Doreen Lawrence, the mother of murdered teenager Stephen Lawrence, has told the Metropolitan Police that it will "take time to gain back trust" after meeting with Sir Bernard Hogan-Howe to discuss the forces alleged smear campaign.

The conference was arranged after Peter Francis, a former undercover officer, claimed that attempts were made by the Special Demonstration Squad (SDS) to find information to smear the Lawrence family following the racist murder of her son in April 1993.

Sir Bernard said that, at the meeting, he would try to answer the 13 questions that Mrs Lawrence's lawyer Imran Khan has submitted about the claims. But he insisted that the call to hold a public inquiry was out of his hands.

"We can see if we can answer those questions, we can tell her what we're doing," he said. "At the end of the day all I have to offer is a police inquiry. Whether or not the Government or Parliament is persuaded by that, I can't really say any more than I have said already."

Speaking outside Scotland Yard after their discussion, Mrs Lawrence said: "Over the years we look at how many things have changed and how people are beginning to respond to things. Now, it's like taking a couple of steps back. It will take a while to gain back trust again."

She added that there is an important distinction to be maintained between officers in today's force and the authorities that presided over the investigation twenty years ago. Of Sir Bernard, she said: "He's a new person so I think my questions, even though he's now in charge, it has to go back to those other commissioners."

"It is going to take some time to build that trust up again. I think that people at times felt that they were beginning to – we had the public inquiry, we've had so many things that happened over the years." But, she said, this new revelation had destroyed some of that trust in the police and the authorities.

In a statement after the meeting, Hogan-Howe said the discussion had been constructive. "These are serious allegations and I understand why the Lawrence family want answers quickly," he said. "I am determined for Operation Herne to establish the facts as quickly as possible for an operation of this size."

The meeting comes as Greater Manchester Police begin their own investigation. It has been claimed the force's Special Branch sent a memo in August 1998 to all divisions seeking information on "groups or individuals" expected to attend the Manchester-based Macpherson inquiry into the police handling of the Lawrence murder case.

Mrs Lawrence also met Theresa May, the Home Secretary, at the Home Office on Thursday to urge her to hold a full public investigation.

Mrs May said earlier this week that the claims could be examined by two existing inquiries - a police investigation into the activities of undercover officers and another led by Mark Ellison QC into allegations of corruption in the original investigation into Stephen's murder.

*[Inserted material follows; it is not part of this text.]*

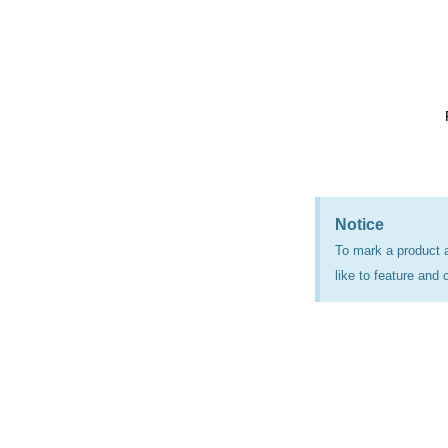
Notice
To mark a product 
like to feature and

Speaking after lobbying the Home Secretary, Mrs Lawrence said: "She said all options are open and she explained about the different reviews that are going on at the moment and how it could be expanded.

"I made my point quite clear. For the past 20 years the fact that we as a family have been talking about corruption and we have undercover officers trying to smear our family. I want answers. I want to know who was the senior officer who signed that off.

"We had no idea this was going on from 1993 until 1997."

Sir Bernard said that he has asked Mick Creedon, the officer from Derbyshire Police leading the inquiry into the SDS, to prioritise the Lawrence claims.

The SDS was set up in 1968 and was dissolved in 2008. Undercover officers from the SDS have also been accused of fathering children with women who did not know their true identity.

Stephen's father Neville wants a judge-led public inquiry, claiming that the current investigations are not enough to get to the truth.